◆ INPUT RECORDS
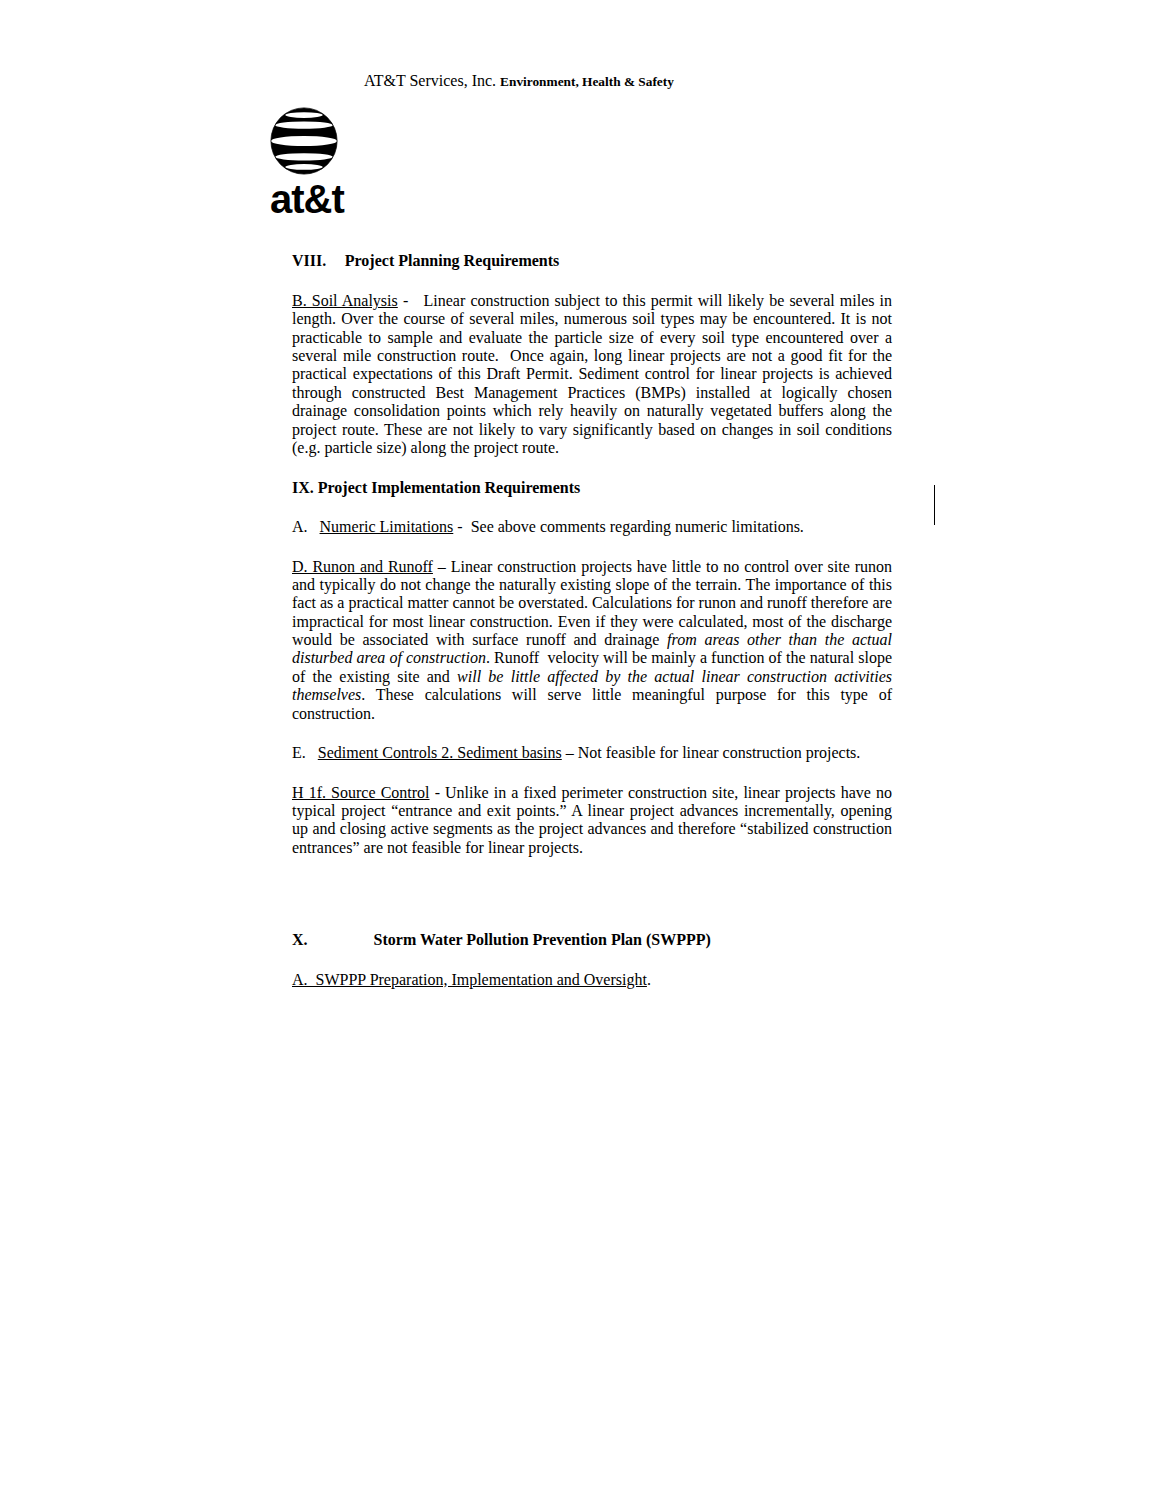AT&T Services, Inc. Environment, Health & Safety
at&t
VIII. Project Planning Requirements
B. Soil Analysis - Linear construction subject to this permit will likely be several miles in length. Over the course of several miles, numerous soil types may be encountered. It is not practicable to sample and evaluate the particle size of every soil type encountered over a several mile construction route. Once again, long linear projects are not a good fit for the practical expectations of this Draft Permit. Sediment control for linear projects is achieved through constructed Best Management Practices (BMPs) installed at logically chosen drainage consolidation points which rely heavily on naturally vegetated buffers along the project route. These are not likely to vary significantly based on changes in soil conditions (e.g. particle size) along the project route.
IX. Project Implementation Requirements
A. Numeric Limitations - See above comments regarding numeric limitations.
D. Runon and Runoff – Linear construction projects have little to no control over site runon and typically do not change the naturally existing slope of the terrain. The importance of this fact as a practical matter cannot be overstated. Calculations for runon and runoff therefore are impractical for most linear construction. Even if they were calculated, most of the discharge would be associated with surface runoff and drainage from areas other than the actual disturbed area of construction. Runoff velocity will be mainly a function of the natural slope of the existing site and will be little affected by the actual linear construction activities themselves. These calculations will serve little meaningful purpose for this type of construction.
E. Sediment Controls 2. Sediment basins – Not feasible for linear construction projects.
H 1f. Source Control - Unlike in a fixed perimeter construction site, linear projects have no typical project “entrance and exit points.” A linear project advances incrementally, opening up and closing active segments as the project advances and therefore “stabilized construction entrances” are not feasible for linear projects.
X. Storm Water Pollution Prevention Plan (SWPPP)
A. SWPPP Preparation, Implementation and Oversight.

◆ WORK TO COMPLETE
Scan the material above for lines holding the string "Requirements" and copy those lines.

◆ WRITTEN ANSWER
VIII. Project Planning Requirements
IX. Project Implementation Requirements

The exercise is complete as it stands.